-1

Need to READ META DATA of files stored in Azure Data Lake Store.

File may be of format JPEG, EXCEL or TIFF

Please advise, really looking for suggestions. I am using Microsoft Azure Data Lake Store and using USQL.

Peter Bons
  • 26,826
  • 4
  • 50
  • 74
Sgupta
  • 23
  • 4
  • Your question is too vague for people to help.
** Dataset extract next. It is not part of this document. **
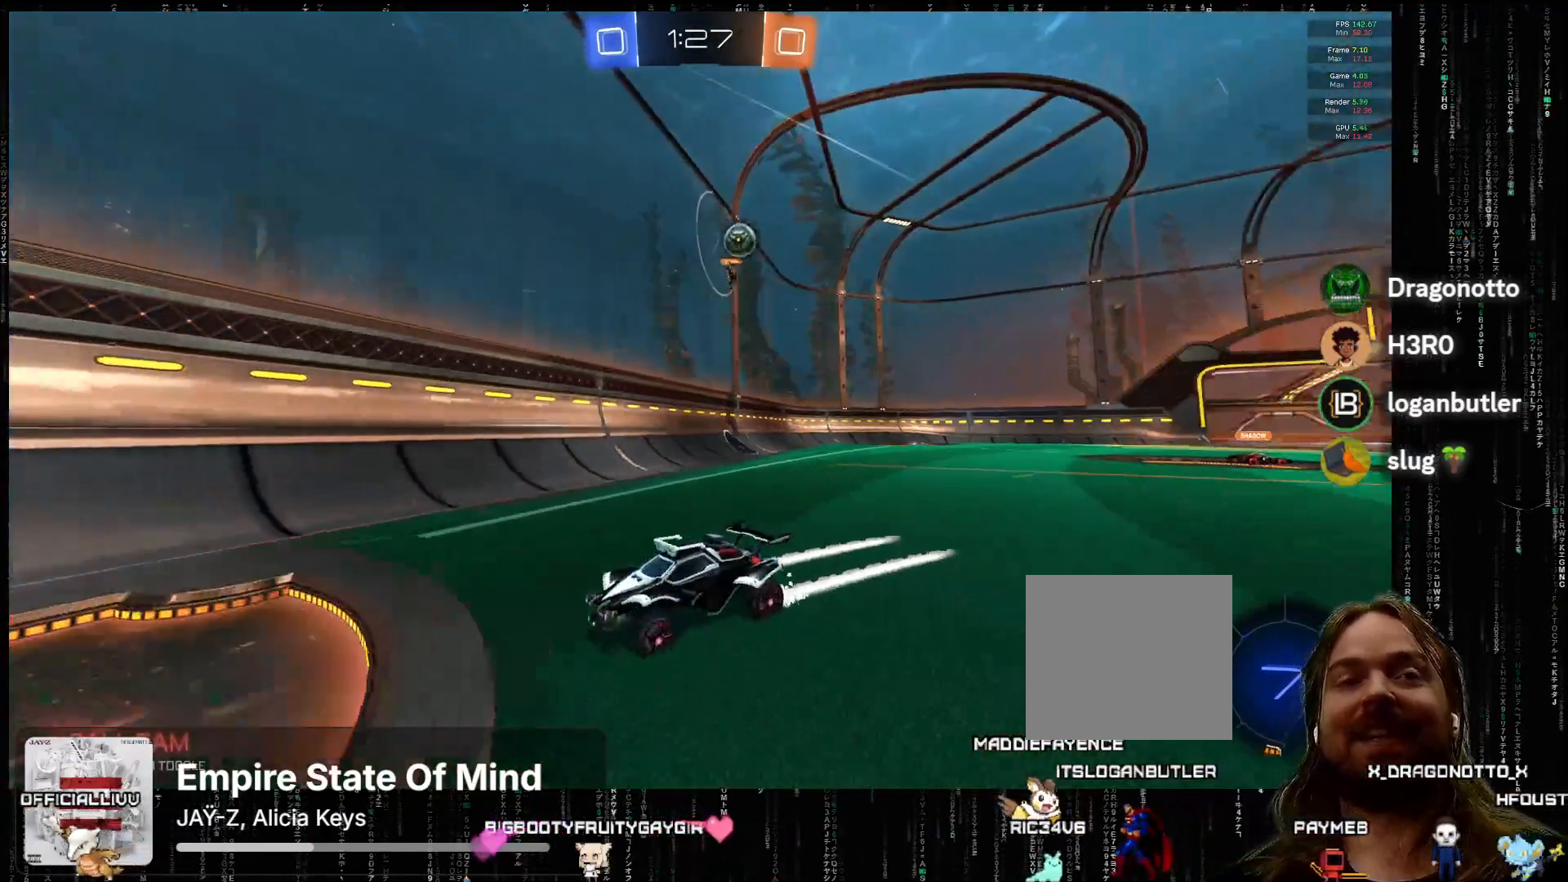
{"buttons": ["R2"], "left_stick": "center", "events": [[67, "left_stick", "left"], [200, "left_stick", "center"], [333, "Y", "down"], [367, "left_stick", "left"], [467, "Y", "up"], [483, "left_stick", "center"]]}
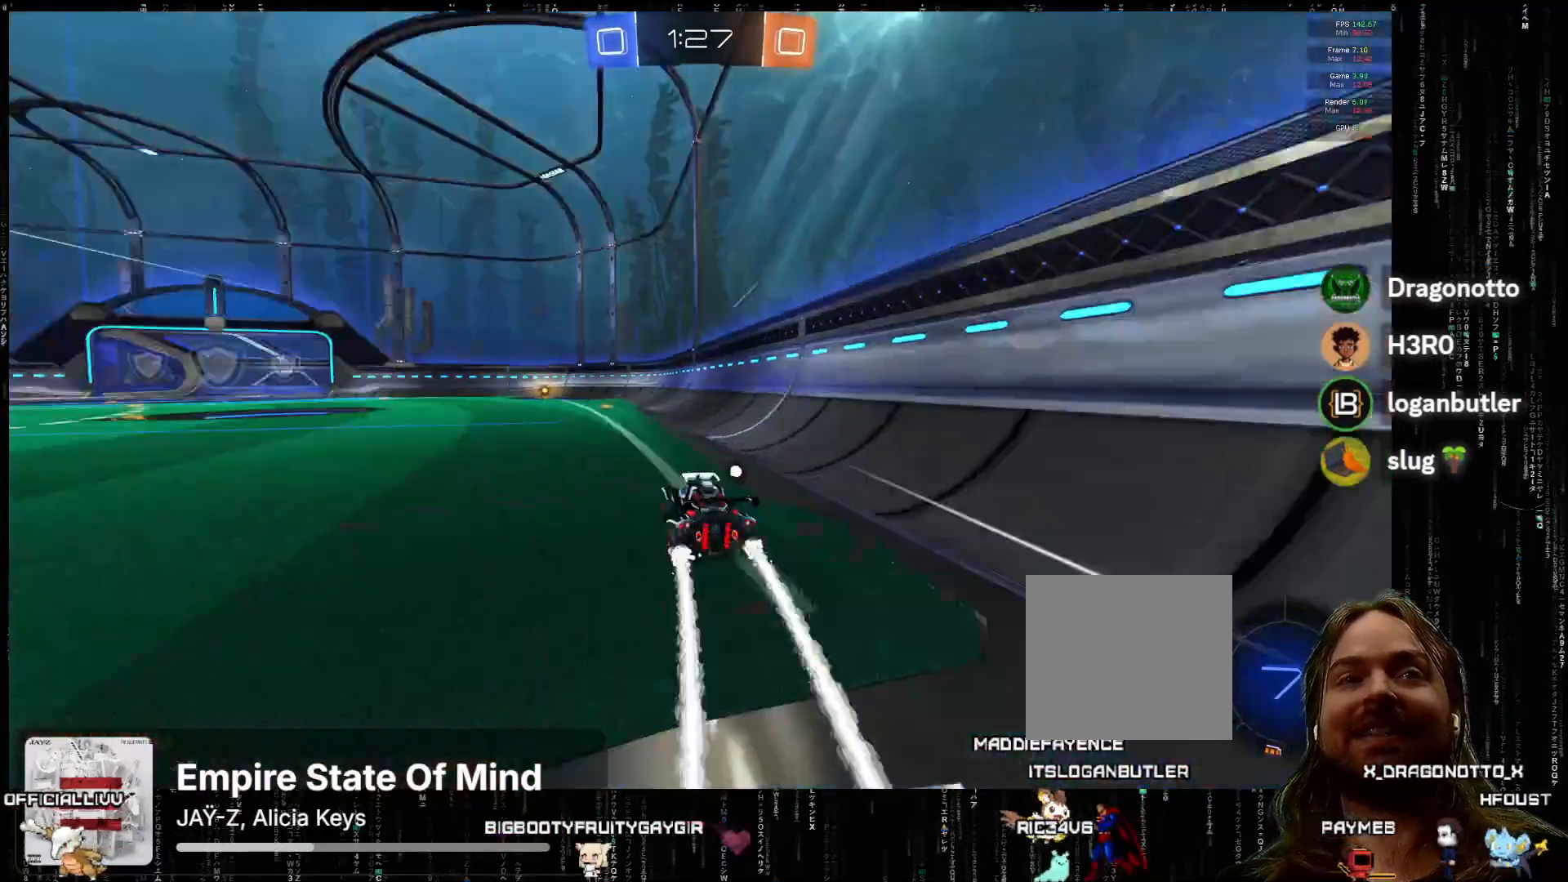
{"buttons": ["R2"], "left_stick": "center", "events": []}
Please add more detail, an example of what you are trying to read, the source code you have written. You can edit your question by clicking the edit link. – tom May 03 '18 at 02:57
  • What type of meta data? The EXIF data inside JPEG? The creation date of the files? What are you going to do with it? Use it in a U-SQL script? In an application? – Michael Rys May 03 '18 at 03:04
  • @tom Hi Tom, I need to retrieve Meta data of JPEG, TIFF Images to be used for data Analytics. Can you please help here. – Sgupta May 03 '18 at 04:33
  • @MichaelRys I will be using for data analytics. Can you please let me know how to retrieve meta data. I really need help. – Sgupta May 03 '18 at 05:22

1 Answers1

1

At the moment that is not supported. It seems to be on the backlog according to the feedback site

You might be able to write a custom extractor as suggested in the link:

In case it is available, like EXIF in JPEG - extract some of the properties from the content using a custom extractor.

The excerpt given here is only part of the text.